Napoleone brought a lot of modern ideas to the rest of Europe with his conquests and created the base for modern continental legal system.
Alexander just fucked some persian shit up.

Constantine (the trip)
Mohammed
Newton

I'll have to go with Augustus (I am appreciative of the Divine Julius too)
Martin Luther (Here I stand, motherfuckers)
And Edward Jenner (bye bye smallpox, polio, measels, mumps, rubella, pertussis, etc.)

>last 150 years defined by spread of communism and industrialization
>didn't influence shit

>scientists and shit
Not really. While science is certainly important, it doesn't depend on any single individuals, and any breakthroughs they made would have happened eventually anyway, usually with only minimal delay.

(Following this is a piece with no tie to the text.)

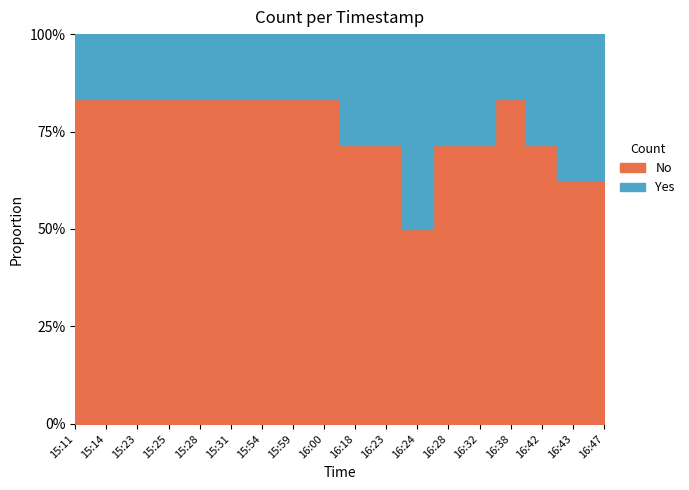

The value at 16:00 is 0. True or false?

False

>prophets and philosophers
Not really. What makes the difference between a successful cult and one that fails isn't the cult leader, but the spiritual state of the society he lives in. Take Jesus for example, the most important of them all. While he said some extremely important and revolutionary things, those aren't understood by almost anyone even today, and his real effect was founding Christianity. But if it hadn't been for him another one of the many similar religions that were born at this time would just have taken its place, be it Manicheism, the cult of Isis, the cult of Cybele, Sol Invictus... with only superficial differences.

The only men who truly change the world, who give it a new direction, are men of action like those posted by OP. Alexander who wiped away the vestiges of Egypt and Mesopotamia and turned the entire Middle East into a single cultural space, paving the way for a new civilisation to emerge there. Caesar who built the Roman Empire. Napoleon who spread the French Revolution across Europe and founded the modern world.

>a political structure that didnt even last half a decade somehow defines the current state of human society
>marx started industrialism
ok

Aristotle covers alexander and a bunch more.
Caesar, perhaps.
Genghis is tempting, but I don't think he was really vital to set in motion what happened, he wasn't a great man.
For my third I'm gonna go with the most influential tribal lord in very early human history as the butterfly effect probably made him more important than anyone else.